Kaca
mata retak itu milik ayah, salah satu benda yang sangat disayanginya. Karena
melalui benda itu ia menemukan penghiburan, kebebasan dari letihnya
berpeluh-peluh setiap hari, bekerja membanting tulang di ladang. Kaca mata tua
itu memberinya pertolongan.
Sesungguhnya
kaca mata itu sudah tidak layak untuk dipakai, tapi ayah tak pernah berniat
menggantinya. Di kaca mata itu tergores perjuangannya, kisah masa lalunya. Kaca
sebelah kanannya sudah retak, sebuah garis tanda pecahan seenaknya melintang
diagonal. Lalu kacanya juga sudah sangat kusam, tidak mempan lagi dilap dengan
tisu, diuapi dengan nafas dan digosok dengan ujung pakaian, atau dengan
pembersih kacamata sekalipun. Gagang dan bingkainya yang berwarna keemasan
perlahan memudar karena dimakan usia.
Tetapi
kacamata itu adalah pahlawan yang membantu ayah membaca koran di kedai kopi,
menandatangani rapor si bungsu, melihat nama yang tertera di layar handphone ketika seseorang meneleponnya,membaca
alkitab, juga ketika membaca not balok di
partitur ketika ia bermain piano.
Dengan
kacamata itu juga ayah melakukan hobi favoritnya, memainkan game sejuta umat
yang ada di setiap komputer, spider solitare.

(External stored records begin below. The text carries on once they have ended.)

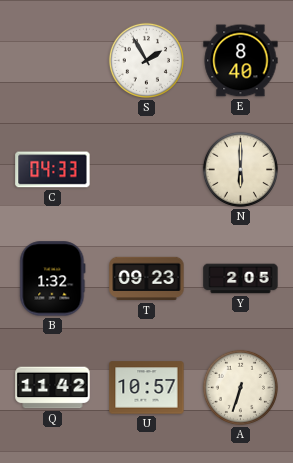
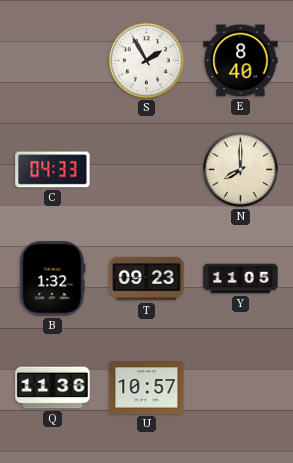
N: 6:00 -> 8:00
Y: 2:05 -> 11:05
Q: 11:42 -> 11:36
A: 6:33 -> none
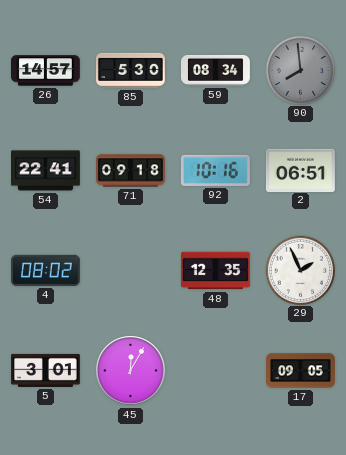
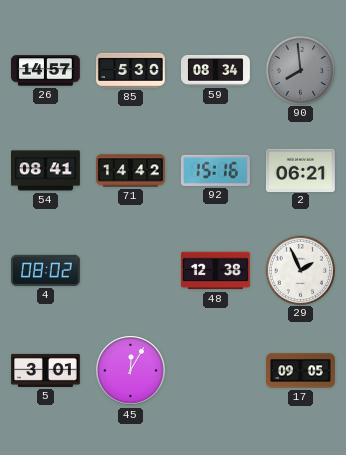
54: 22:41 -> 08:41
71: 09:18 -> 14:42
92: 10:16 -> 15:16
2: 06:51 -> 06:21
48: 12:35 -> 12:38
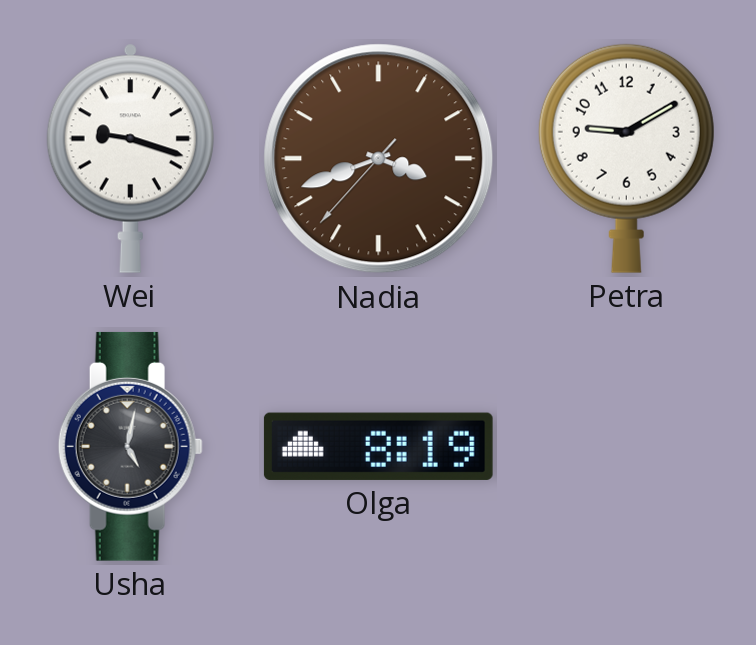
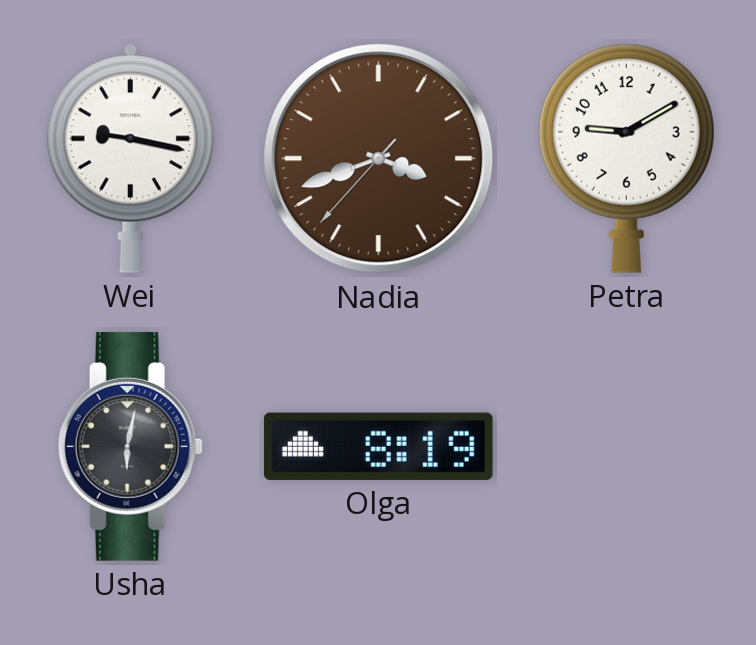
Wei: 9:18 -> 9:17
Usha: 5:02 -> 6:02
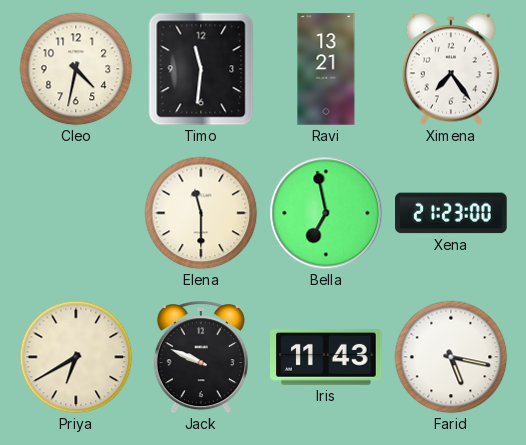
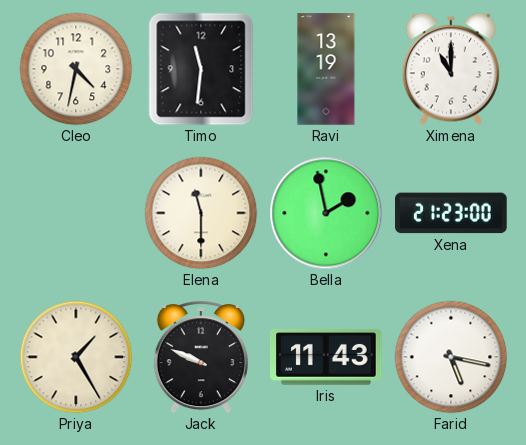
Ravi: 13:21 -> 13:19
Ximena: 7:24 -> 11:00
Bella: 6:58 -> 1:58
Priya: 6:40 -> 1:25
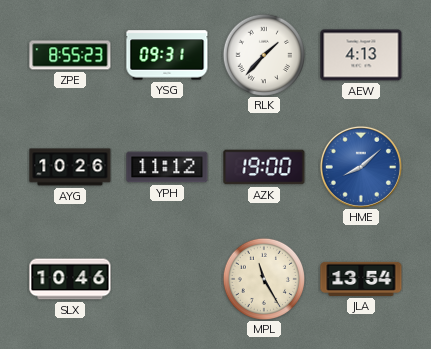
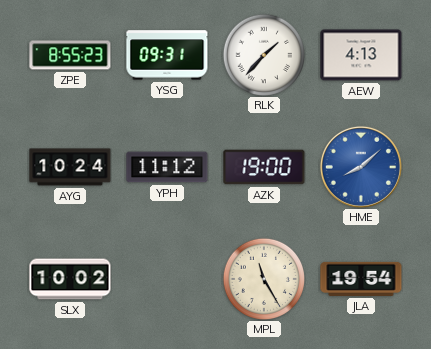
AYG: 10:26 -> 10:24
SLX: 10:46 -> 10:02
JLA: 13:54 -> 19:54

Permainan itu satu-satunya hiburan bagi ayah, yang selalu dilakukannya malam
hari. Ayah tidak hobi menonton televisi (kecuali ada pertandingan sepakbola,
tentu). Maka setelah ia selesai memainkan dua atau tiga lagu di pianonya, ia
akan beranjak, menarik kursi dan duduk menghadap komputer.
Sering
kupandangi ayah yang begitu asyik bermain, dengan kacamata menghiasi wajahnya.
Aku pernah mencoba memakai kacamatanya itu, dan aku tidak dapat melihat apa-apa. Hanya bayangan buram.
Memang, mataku tidak rusak dan aku tidak memakai kacamata, tapi dapat kurasakan
bahwa kacamata itu benar-benar tidak layak, tidak nyaman lagi dipakai.
“Ayah,
kenapa tidak diganti saja kacamatanya?” celetukku suatu malam. Ayah mengalihkan
pandangannya sebentar dari layar monitor, menatapku. “Kan sekarang banyak model
kacamata terbaru yang bagus dan trendy?!”
“Sudahlah,
ayah tidak terlalu memerlukannya. Lagipula harganya pasti mahal, lebih baik
uangnya dipakai untuk memenuhi kebutuhan,” jawabnya, membuat mulutku terkunci.
Ayah memang begitu, selalu mendahulukan kepentingan keluarga dan mengesampingkan
kepentingan pribadi, meski kepentingan pribadi itu juga benar-benar penting.
“Makanya kamu jaga kesehatan mata, jangan malas makan sayur,” nasihatnya lagi.
Sejak itu aku tak pernah mengusulkannya lagi, dan dalam hati aku berjanji,
setelah sukses dan mandiri nanti, akan kubelikan ayah kacamata, yang terbaik
dan termahal sekalipun.
Aku
hanya memandangi ayah. Ia fokus dengan gamenya.
Ia memang tidak mau diusik. Hanya terdengar bunyi trek, trek, trek, yang khas ketika kartu-kartu itu berpindah.